Di cui andare fieri ed essere orgogliosi. Vedere quello che è stato possibile realizzare in modo capillare grazie al servizio silenzioso e continuo di migliaia di volontari, sacerdoti, religiosi e religiose, e con il sostegno dei fondi dell’8xmille, da’ soddisfazione a tutta la comunità. Anche perché risponde alla diffusa richiesta di concretezza, con credibilità e autenticità.

Cosa raccontano i 30 secondi?
C’è un codice “segreto” in ogni spot, una frase che rompe il ritmo o lo conferma con una ripetizione, oppure ti sorprende uscendo apparentemente dall’argomento. Ti spinge ad allargare lo sguardo, ti fa capire che stiamo raccontando le opere ma anche qualcosa di più, uno stile di vita alternativo. Attimi di una diversa visione del mondo. Una visione nella quale spiritualità non è solo fede ma sinonimo di libertà dai modelli di ricchezza, bellezza, successo.

A cosa si è ispirato?
Ogni frase della nuova campagna è ispirata ad un Vangelo vissuto, che da parola diventa azione, scelte e comportamenti che abbiamo visto da vicino e toccato con mano. Questo ci dà la garanzia della verità, che resta il primo vero obiettivo della comunicazione della CEI.

È stato difficile?
È sempre una grande sfida. Ma bisogna riconoscere che questa nuova campagna nasce sana e robusta perché costruita sulle fondamenta gettate dalla campagna precedente. Con il “Chiedilo a loro” abbiamo imparato tanto, sono stati 10 anni spesi tra le opere. Opere ricche di valori che non sempre è stato possibile raccontare all’interno di un format che dava la precedenza al semplice racconto della storia.

Dieci anni passati tra le opere…ne ricorda qualcuna che le è rimasta nel cuore? Qualche persona che ricorda in modo particolare?
Difficile, quasi impossibile fare una classifica. Porto tutti dentro di me e la notte spesso mi vengono a trovare.
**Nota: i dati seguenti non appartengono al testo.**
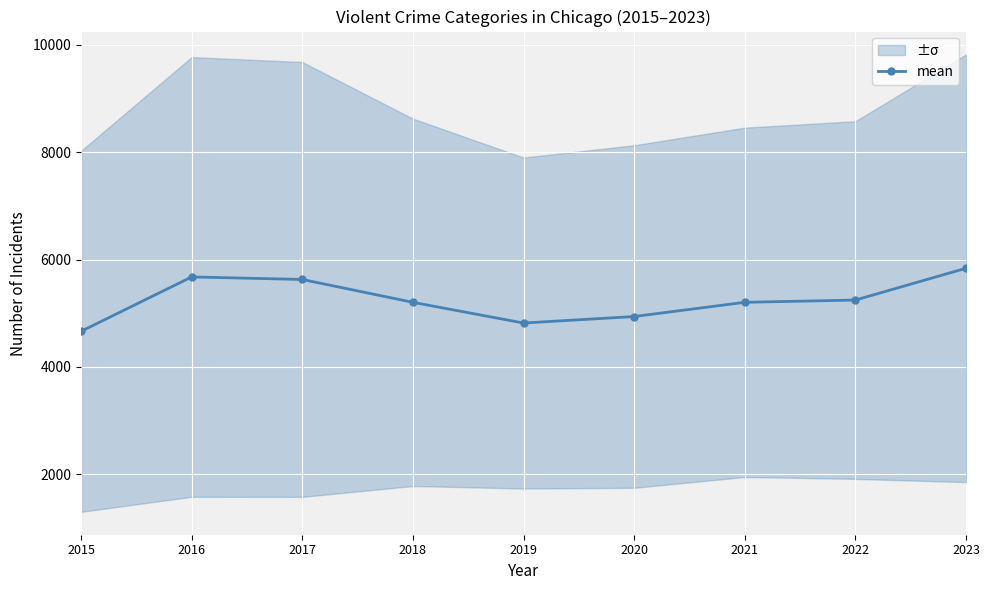

What is the minimum value shown in the chart?

4664.2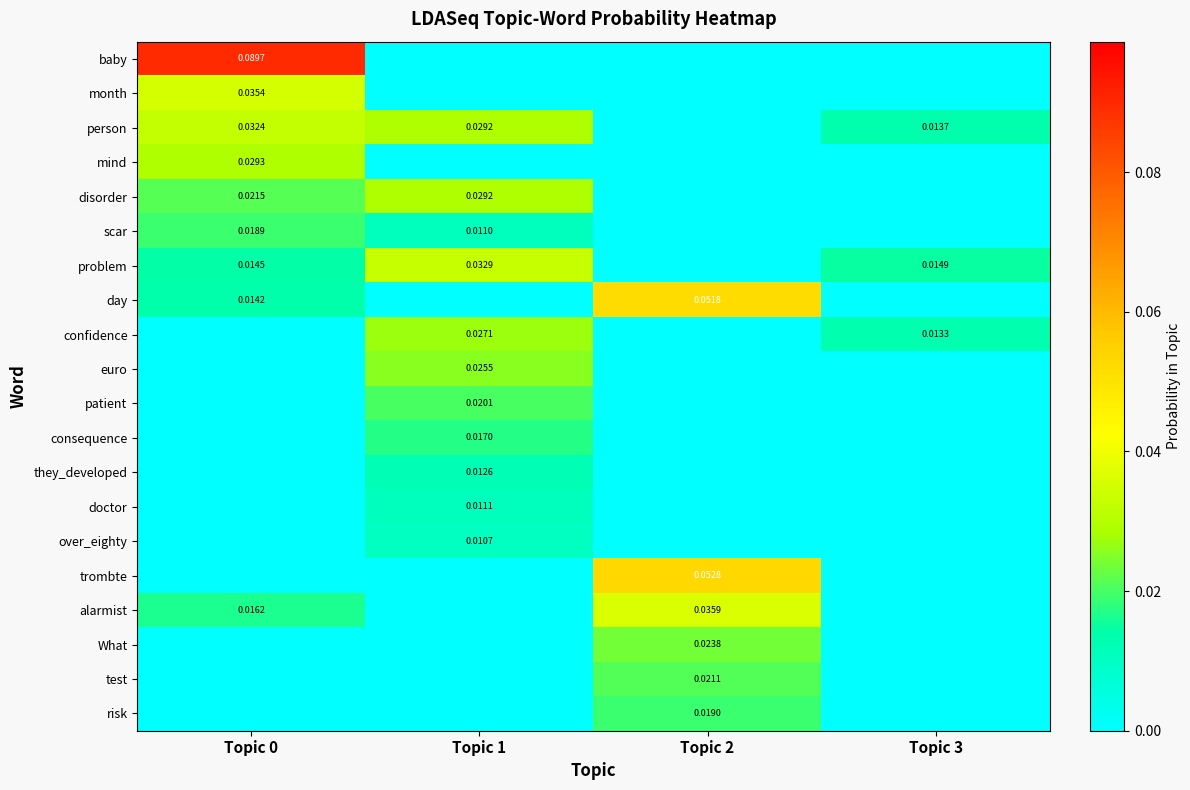

List the series in order of their peak value, lowest first.

over_eighty, doctor, they_developed, consequence, scar, risk, patient, test, What, euro, confidence, disorder, mind, person, problem, month, alarmist, day, trombte, baby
Ma se proprio devo scegliere penso ad alcune storie di missionari coraggiosi e un po’ folli incontrati in Amazzonia o in Africa e poi le voci e i volti curiosi dei bambini circondati da mafie e cemento in alcune zone dimenticate del nostro Paese.

Dal punto di vista personale, questa esperienza più che decennale con la CEI, l’ha cambiata in che modo?
Prima di tutto ha cambiato il mio percorso professionale. Ho mandato all’aria “una brillante carriera” fatta di premi e cariche internazionali e ho scelto di ricominciare come regista di una campagna che dal punto di vista creativo anni fa sembrava essere poco stimolante. E’ stata una scelta avventata, ma di cui non mi sono mai pentito. Anzi, di più, posso dire che dopo quella di aver avuto i miei figli, è stata la migliore della mia vita. Chiuso in un ufficio forse avrei avuto una vita più facile ma non avrei mai incontrato la meravigliosa umanità che in questi anni ho cercato di raccontare.

Non so se sono diventato una persona migliore. Ma ho imparato a vedere e sentire non solo con gli occhi e le orecchie.